What Is Your Real Estate Practice-to-Marketing Education Ratio?

Are you learning to sell or to service real estate clients?

Real estate closing
Getty Images/DOUGBERRY

Real estate brokerage is still too focused on how to sell properties, rather than how to serve sellers and buyers. The mechanical result is the same, a contract, but the methods and motivations are very different.

What too few real estate professionals recognize is that perhaps the most disruptive real estate effect of technology and the Internet is the empowerment of the customer/client. They are less likely to respond to selling than in the past and more likely to respond to information, helpful processes and the perception of value for services received.

Courses That Enhance Process and Expertise Rather Than Selling

Taking courses and perfecting your techniques and processes to improve on these expertise items will make you better and more valuable to the informed customer. Here are courses that focus on these items rather than on selling:

  • Real estate law in your state.
  • Representation, duties and agency law.
  • Local zoning and property use restrictions.
  • In my market, septic regulations were crucial.
  • Inspection processes and negotiating repairs with the other side.
  • Federal equal housing and discrimination law.
  • Survey or ILR interpretation.
  • Careful examination of covenants, restrictions and title insurance binders.
  • Negotiation strategies on initial contract price; balance with process moving forward.
  • CLUE Report, Comprehensive Loss Underwriting Exchange if applicable.
  • Future value appreciation relative to the market competition.
  • Thorough market research and accurate CMAs for both buyer and seller.

    There are more courses, some are market area specific. The point is that these things make you better at your job, which makes you better than much of your competition. Now you have something to market on your website and in other media that sets you apart and sells you without selling.

    Focusing on Selling in Real Estate Can Result in a High Backout Rate

    At one time in my real estate practice, I had a friend who transitioned from used car sales.

    He was an "ace" at pushing the contract across the table, overcoming objections and all of those sales techniques that get the signature on the bottom line. One day we were chatting, and he asked me how many buyer backouts I had in the previous year. He asked because he was experiencing a high percentage of buyers backing out of deals for no apparent real reason other than buyer remorse.

    We operated in a mountain vacation and resort market, so one characteristic was dominant. Few of the homes we sold were for working people in the area. It was an expensive market, and neither side of a transaction had to buy or sell. Sellers may simply tire of that ski area and wanted to move to another. Buyers had been vacationing in the area and figured they could buy for more visit convenience and not having hotel bills.

    For these reasons it wasn't a case of let's get into our home so I can go to work and go on with life.
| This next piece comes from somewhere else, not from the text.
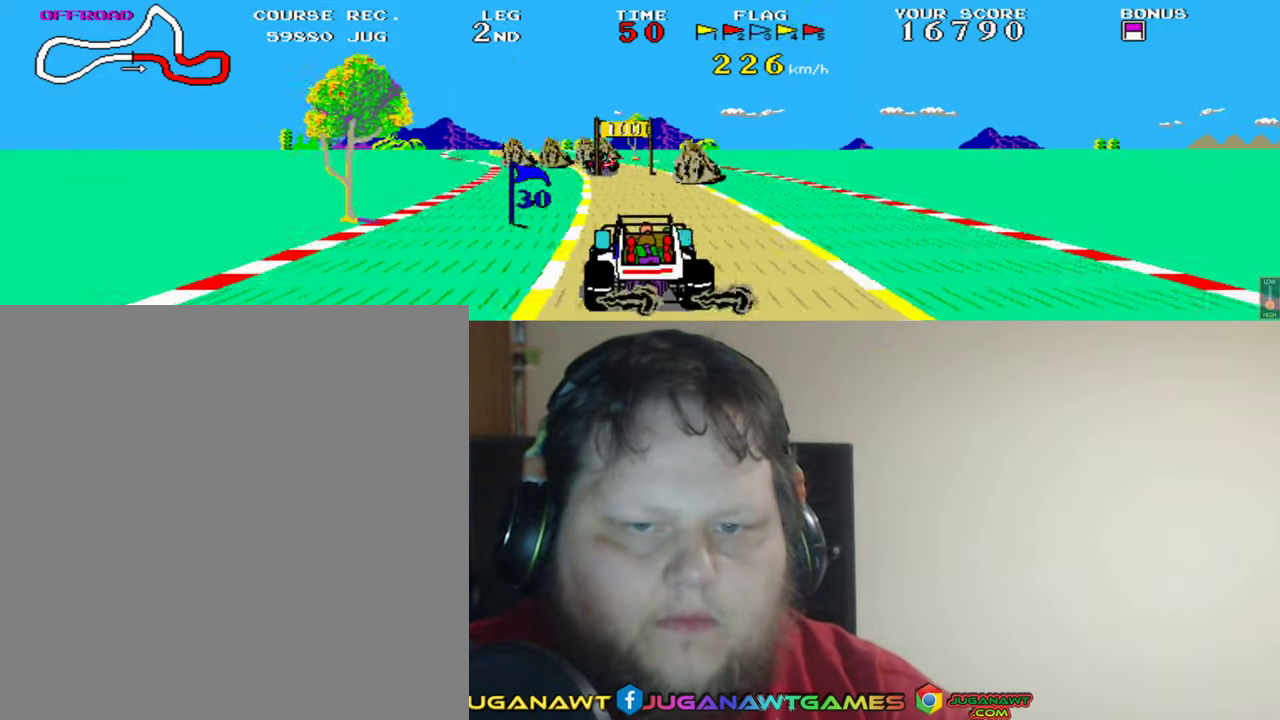
{"buttons": ["A"], "left_stick": "center", "events": [[233, "DPAD_RIGHT", "down"], [350, "DPAD_RIGHT", "up"]]}
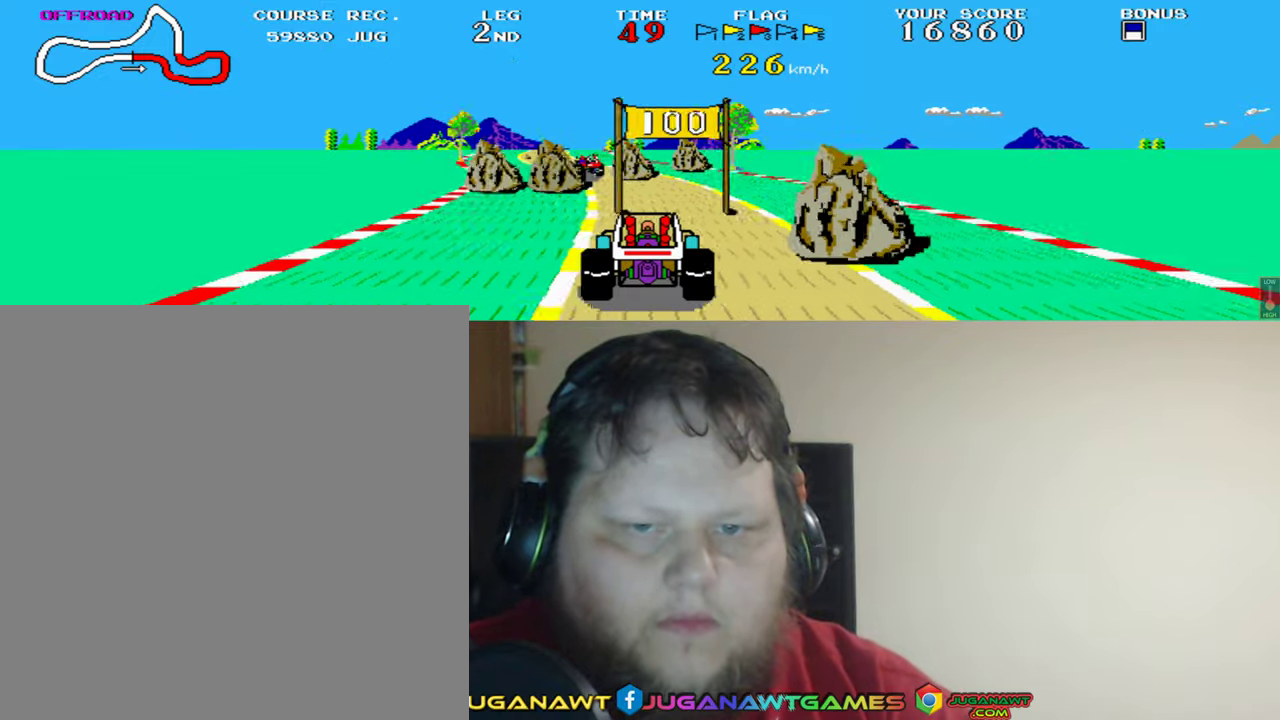
{"buttons": ["A"], "left_stick": "center", "events": [[117, "DPAD_LEFT", "down"], [317, "DPAD_LEFT", "up"]]}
It was more often a discretionary purchase they may even make on an impulse. I told my friend that I had only one buyer back out of a deal simply due to changing their mind the previous year. They killed the deal because they found that their resort hotel employer wasn't doing well and was planning layoffs; fear of losing their job.

    The problem my friend was experiencing was selling hard and getting the signature. However, with a transaction having multiple easy points to get out with earnest money, inspections, etc., he found that some were having second thoughts and taking advantage of an opportunity to cut and run. Finally getting to the point, if you're taking CE or other courses all about the "Art of the Sale" or overcoming objections and neglecting more courses about property rights, surveys, inspections, real estate law and representation, then you're focusing too much on the wrong stuff.

    I could never argue with any objection a customer/client might have about a certain home or mountain property. Even if their objection wasn't realistic, such as thinking a fairly priced property is grossly overpriced (common in my market then with median price of vacation home over $400k), it was valid from their perspective.

    I would simply show them the buyer CMA I did for every buyer and let them make their decision. In other words, my job was accurate information and transaction service, not selling anything.

    Don't neglect building your expertise in areas other than selling techniques. You will enhance your value to your clients.